I've been running this light for a while now. I started (photos and some particulars there) with the de facto standard 1 Cool White:1 Blue bulb ratio but found that to be very very blue. I ordered some bulbs with the combination of 2 blue LED's and 1 cool white LED to replace the all-blue's and I think it's much better looking.

Growth and color have remained good since the switch from halide. The fixture currently runs at about 83 watts (102 VA) and I have had no failures - so I consider this a success. :D

Of course what good is success unless you build on it, right? I've got some shading issues, and I never found any compelling way to hide all the wiring connections on it, so I'd be hard pressed to use this in anything but an in-wall scenario on anyone else's tank.

So I've started another model that will have at least three, but as many as six rows of sockets vs the two rows in my current model, and will have a metal, groundable chassis for the wiring connections.
------------
• Short exercise 1: In the LED light post, how much power does the fixture currently draw?
• Short exercise 2: Reproduce the LED light post between "Of course what" and "anyone else's tank.", inclusive.
You won't need the entries that come after this.

[Extracted data entries]
------------
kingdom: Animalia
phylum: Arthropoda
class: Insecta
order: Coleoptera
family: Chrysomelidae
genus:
------------
• Complete answer 1: About 83 watts (102 VA).

• Complete answer 2:
Of course what good is success unless you build on it, right? I've got some shading issues, and I never found any compelling way to hide all the wiring connections on it, so I'd be hard pressed to use this in anything but an in-wall scenario on anyone else's tank.